Неожиданно среди голов на воде объявилась голова Василькова. Затем исчезла и объявилась снова. Но уже не одна – с трубой.
– Ура! – прокатился над водоемом его громкий, победный голос. – Где наша ни пропадала!
Загребая одной рукой, а другой сжимая трубу, он поплыл к кудыкинской крепости. Остальные устремились за ним.
Почти одновременно наша лодка и пловцы из резиновой высадились на вражеский берег.
Балалайка на другом берегу наяривала про трех танкистов.
А самолета все не было.
Из крепости полетели снаряды. Они падали нам на головы, выплевывая коричневые дымки.
Мы упорно карабкались вверх по круче, цепляясь за гнезда ласточек и вылезающие из глины корни.
До победы оставалось немного – как вдруг что-то переменилось.
Наверху забегали, закричали, и из крепости, как горох, посыпались ее доблестные защитники.
Жмаев, Бородавкин и Коклюшев, выпучив от страха глаза, с ходу прыгнули в водоем и по-собачьи погребли на середку.
Я сперва ничего не понял, а когда посмотрел наверх, то в груди моей что-то ёкнуло, пальцы сами отцепились от корня и на пузе, как на салазках, я стремительно поскользил вниз.
Сверху, из-за укрепленной стены, свисала и смотрела на нас жуткая рогатая рожа с черной меткой на низком лбу.
Бык Петлюра выбирал жертву и жевал Валькину шапку-к
Дожевав ее до конца, он выплюнул изо рта звездочку, и она золотой рыбкой исчезла во взбаламученном водоеме.
Перепуганные нападающие и защитники сбились в кучу на кромке берега.
Бык Петлюра задержал взгляд на мне, но уведев мою медаль «За отвагу», перевел глаза на бойца Лёху. Лёха мышью нырнул в толпу.
Бык Петлюра покачал рогом, красный глаз его убежал в сторону, к золотистым верхушкам сосен, и заморгал, будто в него попала соринка.
В небе над верхушками сосен вдоль молочной облачной полосы летел маленький самолет.
Тонко гудел мотор, словно пела маленькая стрекозка.
Мы опомниться не успели, как самолет сделался вдруг большим и на его зеленом борту заиграла на солнце надпись: «Урожай – в закрома Родины!»
– Ура! – закричали мы в один голос и бросились штурмовать крепость.
Потом было много шума, смеха и лимонада. Лимонадом угощал Стелькин за счет районной администрации. А когда лимонад кончился, слово взял бывший краснофлотец запаса Семен Ильич Епифакин.

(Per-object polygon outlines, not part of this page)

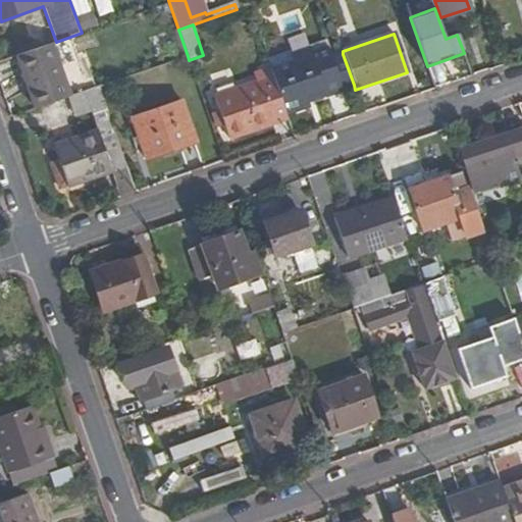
[(15,56),(35,108),(66,97),(70,96),(53,43),(15,56)]
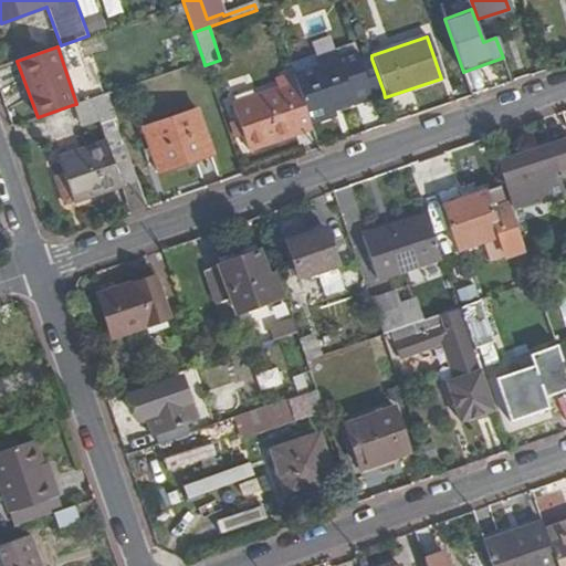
[(290,65),(294,77),(310,123),(335,115),(334,114),(331,104),(352,97),(354,104),(370,98),(370,96),(358,63),(356,55),(338,62),(336,56),(316,63),(314,58),(290,65)]
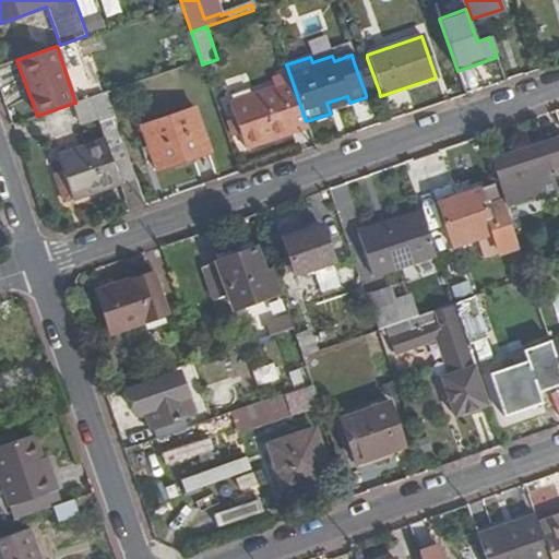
[(366,95),(379,91),(367,58),(354,62),(366,95)]
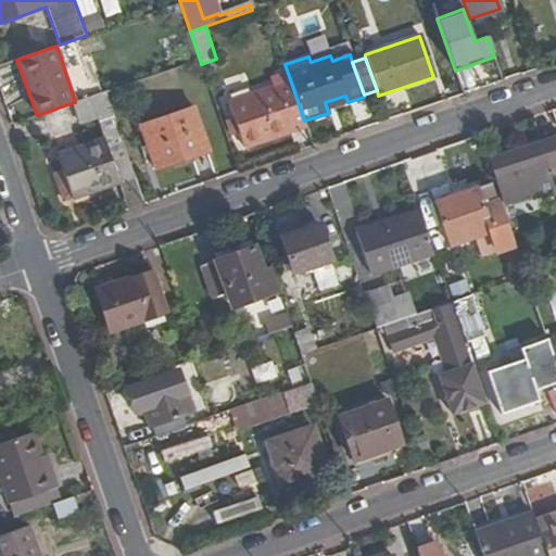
[(245,147),(306,126),(304,121),(289,76),(274,81),(277,90),(231,105),(245,147)]
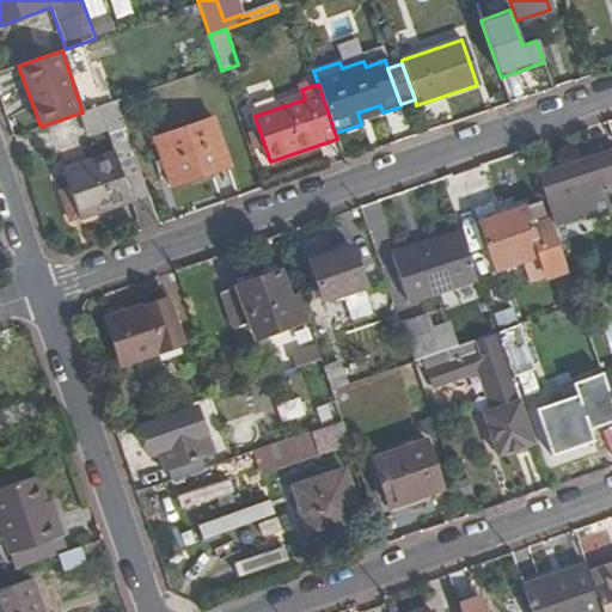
[(132,200),(150,194),(117,101),(83,112),(78,114),(86,136),(105,130),(112,152),(63,169),(69,188),(79,215),(80,218),(132,200)]
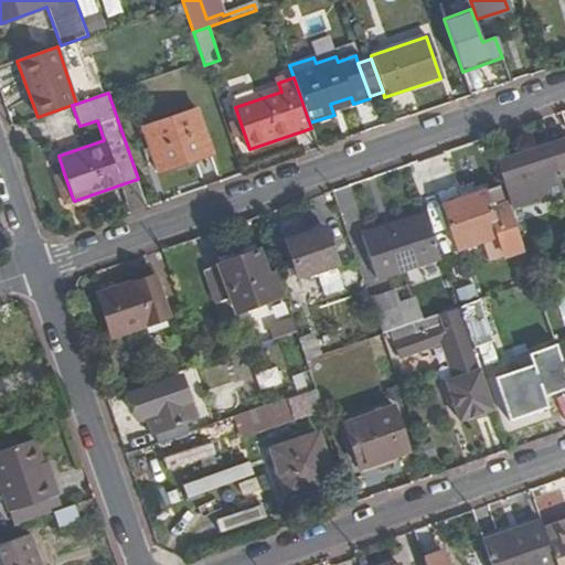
[(330,104),(333,114),(354,107),(353,104),(351,97),(330,104)]
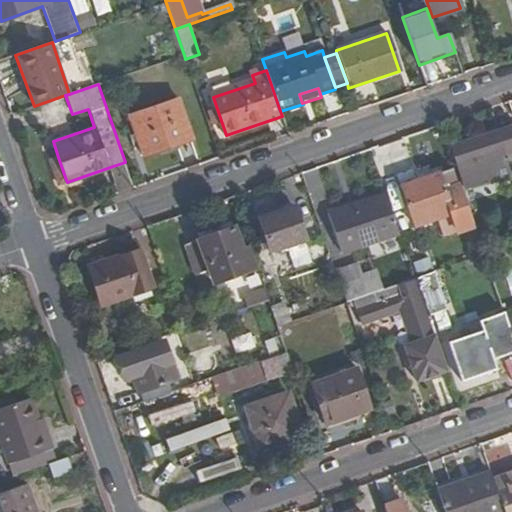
[(144,156),(193,140),(179,99),(130,115),(144,156)]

Он поднялся на праздничную трибуну и звонко постучал о графин.
Народ на лугу притих.
– А ведь быка-то им это я подпустил, – сказал он с доброй улыбкой. – Я что подумал: ну, повоюют детки, понаставят друг на дружке фингалов, а назавтра посмотрят на себя в зеркало, вспомнят, кто кому портрет повредил, и начнут воевать по новой. Вот я Петлюру и закодировал, чтобы он попугал их с тылу. Быка гонять – это ведь дело общее, бык на них в обиде не будет, тут уж все поднимутся, как один, ну а там, глядишь, и помирятся.
Кулебякин посмотрел на Кудыкина, Кудыкин на Кулебякина – и вдруг они рассмеялись и пожали друг другу руки.
– Ну что, бойцы-победители, – раздался голос Сим Симыча, – вот война и закончилась. А теперь в самолет – кататься.
Куда впадает речка Морковка
Волга впадает в Каспийское море, об этом известно всем, а вот куда впадает наша речка Морковка, об этом в поселке не знает ни один житель.
– Тетя Люба, – спросил я тетю Любу, нашу соседку, согнувшуюся над свекольной грядкой, – вы здесь с войны живете. Скажите, пожалуйста, куда впадает наша речка Морковка?
– Родненький, – ответила тетя Люба, обмахиваясь пучком ботвы, – я с этим чертовым огородом и фамилию-то свою забыла. Какая уж тут Морковка.
Жара, и правда, стояла адская, словно в Африке. Дождей не было вторую неделю. Дохлые, прозрачные комары уныло пели на солнцепеке, и с треском лопались в тишине сухие стручки акации.